If money was no object, and you found yourself stricken with an incurable disease, the concept of cryonic preservation would undoubtedly hold some appeal.

Simply freeze yourself like a freshly picked vegetable and wait until a cure has been developed, that can be administered to your freshly de-frosted body. Consequently, rich people from all walks of life have embraced the technology, turning themselves into human ice-lollies in the hope that medical science will one day be able to solve their problems.

Ever since his death in 1966, speculation has been rife about animator, union-buster and rumoured anti-Semite Walt Disney. If the urban legend is to be believed, lung cancer may have claimed the life of the entertainment mogul, but the cremation was actually a sham, with Walt's frozen corpse placed into storage beneath the Pirates of the Caribbean ride at Disneyland. Interestingly, the first known case of cryonic freezing occurred a month later in January 1967, lending a certain timeliness to the tale.

In the last forty years cryonics have become a regular science-fiction staple, with characters regularly flash-frozen, or at least held in suspended animation. Futurama viewers will be familiar with the show's disembodied heads - an eclectic mix of 20th century icons who have managed to retain their consciousness, and more bizarrely, their vocal chords.

And yet it still comes as something of a shock to discover that all over the world, there really are cabinets filled with dry ice and the severed heads of the great and good. People like Theodore Samuel "Ted" Williams, a legendary left fielder in Major League Baseball.

Having played 21 seasons with the Boston Red Sox, Ted was considered one of the sport's greatest ever hitters, and was inducted into the Baseball Hall of Fame in 1966. When he died, aged 83 in 2002, his family chose to have him frozen as part of a pact "to be put into biostasis after we die". The idea was that the family might one day be reunited, once medicine had evolved sufficiently to cure their ailments.

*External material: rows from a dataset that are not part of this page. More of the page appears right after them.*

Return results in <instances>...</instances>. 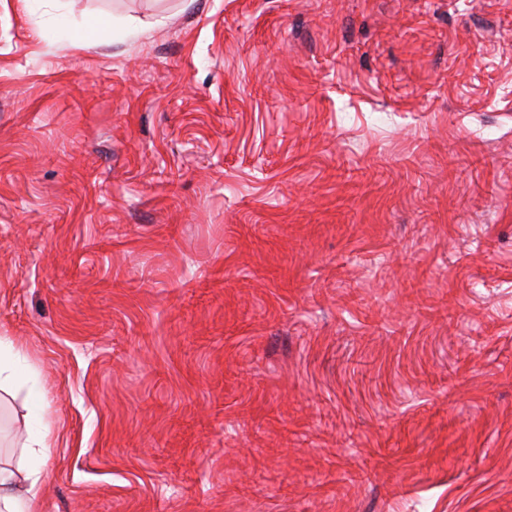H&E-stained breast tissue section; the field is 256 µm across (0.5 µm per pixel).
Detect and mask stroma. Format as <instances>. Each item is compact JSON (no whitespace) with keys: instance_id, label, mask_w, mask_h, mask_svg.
<instances>
[{"instance_id":"35a3bbf8","label":"stroma","mask_w":512,"mask_h":512,"mask_svg":"<svg viewBox=\"0 0 512 512\" xmlns=\"http://www.w3.org/2000/svg\"><path fill=\"white\" fill-rule=\"evenodd\" d=\"M0 336L39 512H512V0H0ZM19 356V352L15 351V348L11 341L0 337V387L7 386L15 382V371L14 366L16 359Z\"/></svg>"}]
</instances>
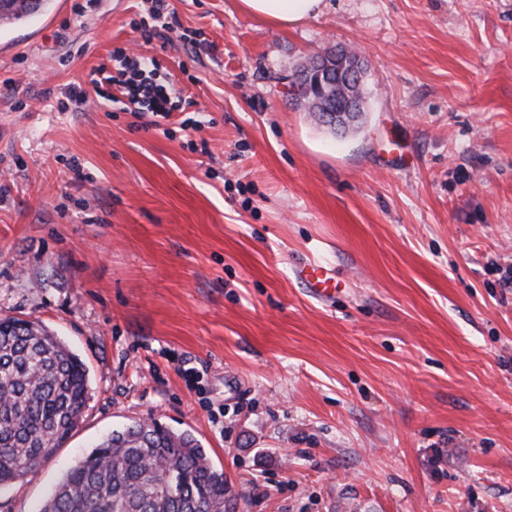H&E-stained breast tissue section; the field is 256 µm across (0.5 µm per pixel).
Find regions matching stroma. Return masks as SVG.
Listing matches in <instances>:
<instances>
[{
    "label": "stroma",
    "mask_w": 512,
    "mask_h": 512,
    "mask_svg": "<svg viewBox=\"0 0 512 512\" xmlns=\"http://www.w3.org/2000/svg\"><path fill=\"white\" fill-rule=\"evenodd\" d=\"M150 6L0 28V314L54 331L90 389L0 512L146 418L201 441L236 512H512V0H326L290 27L171 0L146 44ZM349 46L368 96L339 135L288 87ZM118 48L210 124L144 128L116 86L60 109ZM311 260L333 299L297 279ZM169 0H152V10L149 16L150 22L142 21L135 25V31L140 33L144 43L153 40H167L168 34L174 31L172 26L173 10Z\"/></svg>",
    "instance_id": "stroma-1"
}]
</instances>
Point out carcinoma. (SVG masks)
<instances>
[{
	"instance_id": "obj_1",
	"label": "carcinoma",
	"mask_w": 512,
	"mask_h": 512,
	"mask_svg": "<svg viewBox=\"0 0 512 512\" xmlns=\"http://www.w3.org/2000/svg\"><path fill=\"white\" fill-rule=\"evenodd\" d=\"M49 0H7L1 21H25ZM353 96L343 80L325 102ZM88 371L40 323L0 317V486L47 459L80 425ZM235 499L224 472L188 431L154 420L115 429L67 471L39 512H226Z\"/></svg>"
}]
</instances>
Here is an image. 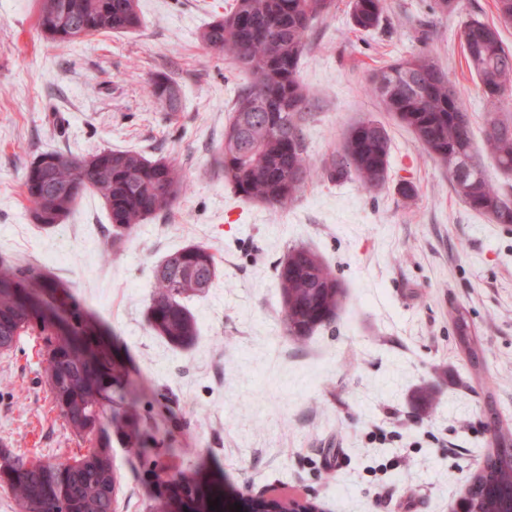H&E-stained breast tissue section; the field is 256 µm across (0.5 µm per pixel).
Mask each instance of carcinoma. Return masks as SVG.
Instances as JSON below:
<instances>
[{
	"label": "carcinoma",
	"mask_w": 512,
	"mask_h": 512,
	"mask_svg": "<svg viewBox=\"0 0 512 512\" xmlns=\"http://www.w3.org/2000/svg\"><path fill=\"white\" fill-rule=\"evenodd\" d=\"M499 25H512V0H495ZM336 8V0H235L231 11L205 28L201 41L213 55L229 58L251 77L240 93L217 162L224 180L241 198L271 208L294 202L314 180L356 178L367 189L389 178L390 140L377 120L348 130L339 150L321 164L310 157L305 125L309 93L299 63L313 24ZM355 27L379 26L386 0H350ZM141 24L138 0H38L37 27L46 40L76 42L103 33H121ZM499 25L471 18L460 30V45L486 101L502 107L512 99V48ZM450 80L432 53L421 48L371 72L368 91L395 120L413 133L423 150L448 173L453 192L469 209L494 224L512 226V195L487 179L481 150L474 145L472 121L464 102L448 91ZM149 93L169 112L178 111L174 82L158 75ZM484 150L500 169L512 172V113L490 112ZM188 185L179 168L149 160L133 149H104L75 157L38 154L26 168L23 192L33 223L52 227L69 215L88 190L104 200L115 250L148 218L173 208ZM218 261L204 245L168 254L153 270L148 313L151 331L178 348L197 338V324L184 301L211 287ZM286 336L304 343L316 329L339 315L345 290L334 270L314 250L295 246L276 266ZM0 354L12 352L24 335L41 340L43 376L52 409L86 451L64 462L0 448V484L16 508L29 512H116L117 478L112 439L131 449L146 465L161 438L139 428L138 389L123 360L91 332L92 317L71 289L33 264L0 266ZM452 335L474 374L484 367V349L468 312L456 310ZM482 416L494 431L466 486L467 512H512V429L491 397ZM223 497L205 472H176L155 484L153 512H211Z\"/></svg>",
	"instance_id": "obj_1"
}]
</instances>
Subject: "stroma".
<instances>
[{
    "label": "stroma",
    "instance_id": "35a3bbf8",
    "mask_svg": "<svg viewBox=\"0 0 512 512\" xmlns=\"http://www.w3.org/2000/svg\"><path fill=\"white\" fill-rule=\"evenodd\" d=\"M316 22L299 78L310 91L314 161L348 128L375 119L391 139L389 180L309 184L280 208L243 200L215 161L247 77L209 53L201 32L233 0H139L142 25L57 46L37 30V0H0V265L48 266L70 285L130 369L144 425L159 429L166 473L203 467L225 492L314 498L324 512H451L490 440L486 396L512 421V229L469 210L443 167L366 91L370 71L427 48L465 102L475 142L492 107L462 55L472 17L493 22L495 0H387L380 25L358 32L349 0ZM169 77L167 112L145 88ZM134 149L181 170L188 193L138 225L102 260L111 224L94 192L62 224H33L25 169L44 151L84 156ZM417 188L413 202L400 182ZM202 244L219 260L208 293L188 301L199 337L182 350L147 322L152 269ZM318 251L346 290L338 318L302 345L285 334L276 265L293 246ZM465 307L485 349L482 377L457 352L450 314ZM35 337L0 355V443L58 462L83 443L52 411ZM436 404L420 412L414 392ZM181 448V457L168 449ZM122 476L117 512H150L153 476L112 447Z\"/></svg>",
    "mask_w": 512,
    "mask_h": 512
}]
</instances>
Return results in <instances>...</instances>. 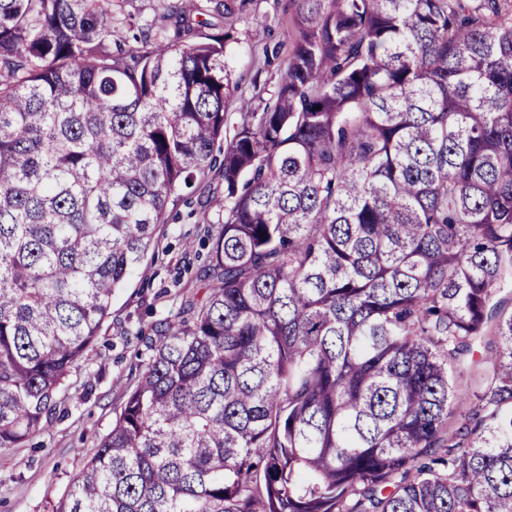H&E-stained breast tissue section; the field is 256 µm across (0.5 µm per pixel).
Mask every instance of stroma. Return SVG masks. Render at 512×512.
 Wrapping results in <instances>:
<instances>
[{
	"instance_id": "35a3bbf8",
	"label": "stroma",
	"mask_w": 512,
	"mask_h": 512,
	"mask_svg": "<svg viewBox=\"0 0 512 512\" xmlns=\"http://www.w3.org/2000/svg\"><path fill=\"white\" fill-rule=\"evenodd\" d=\"M291 13V0H238L237 41L227 48V62L233 74L244 76V91L256 86L266 98L275 90L285 59L267 57L265 49H289ZM258 25L268 31L262 46L251 38ZM223 191L221 182H212L178 206L176 220L160 225L154 253L114 293L112 316L95 350L69 376L56 410L24 447L0 448V512H52L86 452L111 429L125 387L144 370L146 340L137 329L170 318L185 300L204 297L200 277L208 250L202 230L219 232L224 215L201 204Z\"/></svg>"
}]
</instances>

Unfortunately for Ted, he placed a little too much faith in human nature, as well as medical science. According to Larry Johnson - a former executive at the Alcor Life Extension Foundation in Scottsdale, Arizona - Williams' severed head was abused at the facility, with one technician using Ted's noggin as a giant softball, replacing the more traditional bat with a monkey wrench.

Although this gruesome little anecdote may encourage people to think twice before turning themselves into Frosty the Snowcorpse, I suppose there's an upside too. Williams clearly wanted to live on, and at least this way the baseball legend is helping future generations to practice their swing.